Hopefully the shots missed everyone
 

byegad

Legendary Member
Location
NE England
1975 Lord Byegad and the first Mrs Byegad bought their first house. Mortgage broker said; 'The option mortgage is for you!' We resisted, had a virtual row over it and took a repayment mortgage.
THEN...
The interest rate kept going up, we kept paying the extra. Then they came down and we didn't reduce our payments. Result, a 25 year mortgage would be paid off in just a little more than 13 yrs., we moved at 12 yrs.
1991, now divorced from the treacherous b***h first Mrs Byegad, I took out a mortgage on a house. Broker; 'The option mortgage is for you!' No thanks say I. A week later broker rings up to say the Building Society will give you your mortgage, but it has to be an option mortgage. I ring Building Society, and ask why I can't have a repayment mortgage. They say I can have a repayment mortgage and they duly arrange it. I reported the broker to the society and they promised to investigate the fibbing blister.

Option mortgages were a scam, they were always risky and for everyone whose matured product paid off the debt there were many that didn't. A classic Ponzi scheme in fact.
 

Alex321

Veteran
Location
South Wales
1975 Lord Byegad and the first Mrs Byegad bought their first house. Mortgage broker said; 'The option mortgage is for you!' We resisted, had a virtual row over it and took a repayment mortgage.
THEN...
The interest rate kept going up, we kept paying the extra. Then they came down and we didn't reduce our payments. Result, a 25 year mortgage would be paid off in just a little more than 13 yrs., we moved at 12 yrs.
1991, now divorced from the treacherous b***h first Mrs Byegad, I took out a mortgage on a house. Broker; 'The option mortgage is for you!' No thanks say I. A week later broker rings up to say the Building Society will give you your mortgage, but it has to be an option mortgage. I ring Building Society, and ask why I can't have a repayment mortgage. They say I can have a repayment mortgage and they duly arrange it. I reported the broker to the society and they promised to investigate the fibbing blister.

Option mortgages were a scam, they were always risky and for everyone whose matured product paid off the debt there were many that didn't. A classic Ponzi scheme in fact.

When you say "Option mortgage", do you mean what were normally called endowment mortgages?

There were certainly a lot of those mis-sold.
 

Bromptonaut

Rohan Man
Location
Bugbrooke UK
Endowment mortgages were being pushed long after they made any economic sense.

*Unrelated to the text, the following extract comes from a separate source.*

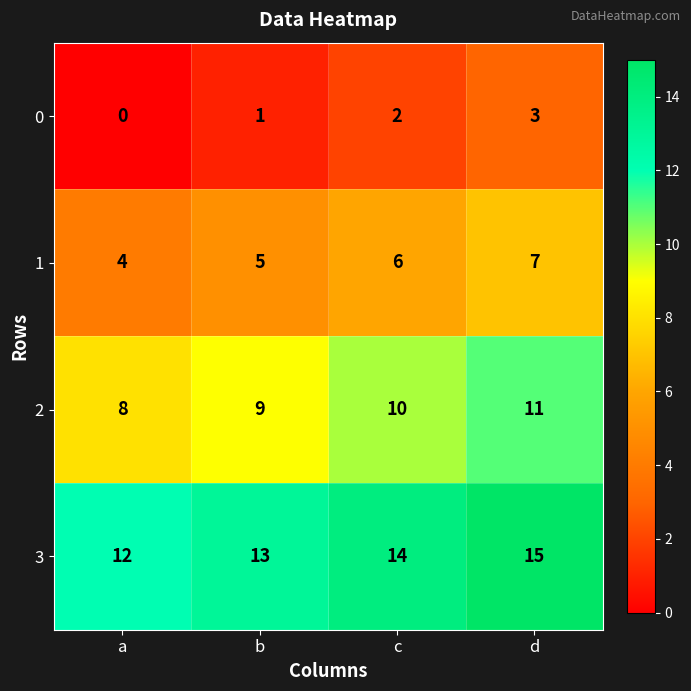

True or false: 2 has a value of 10 at c.

True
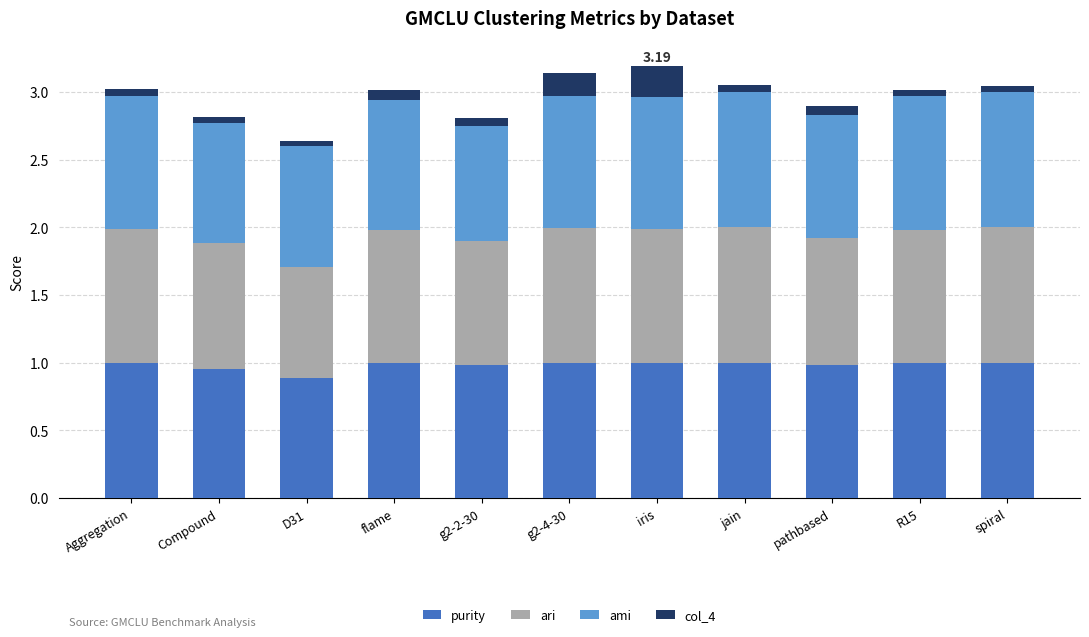

What is the sum of all purity values?

10.8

My Father, who was financially pretty clued up, took one out c1960. The advantage then was that you could claim tax relief on the premiums. Basic rate in the sixties/seventies was as high as 35% and he was earning enough to pay higher rate, 45-50%, on the top tranche of his pay/commission. There were also periods of high investment returns. I think it paid out around £6000 on an original sum of £3000. The excess would have been the price of a very nice house in 1960. Eaten by inflation it was enough to facilitate his running a top of the range Honda Accord rather than a 'cooking' model.

Once tax relief went (1984?) they made much less sense. Promises were based on past performance which was not achieved on investments in the nineties. Buying houses in 1986 and again in 1990 I was scorned by sharp suited 'mortgage advisers' at selling agents when insisting on a repayment mortgage. Advice of Dad, and reputable financial journalists at the time, was to get the best repayment deal and invest any surplus cash in either paying down the capital or investments like what we now call ISAs that have a tax free wrapper. Tax efficient and you had some choice of how it was invested.

One of the aforementioned 'advisers' swore blind the there was no connection between endowments and market investments...

All worked for me. Latterly we had a tracker rate which, post 2008, reduced the mortgage to a few hundred/month.

Now cleared.
 

spen666

Legendary Member
It's Wednesday today, still in September, the IMF has essentially called our Conservative Chancellor out of control.....what can go wrong ;).

....
Ahh yes, the IMF - aren't they the people who backtrack on their erroneous predictions?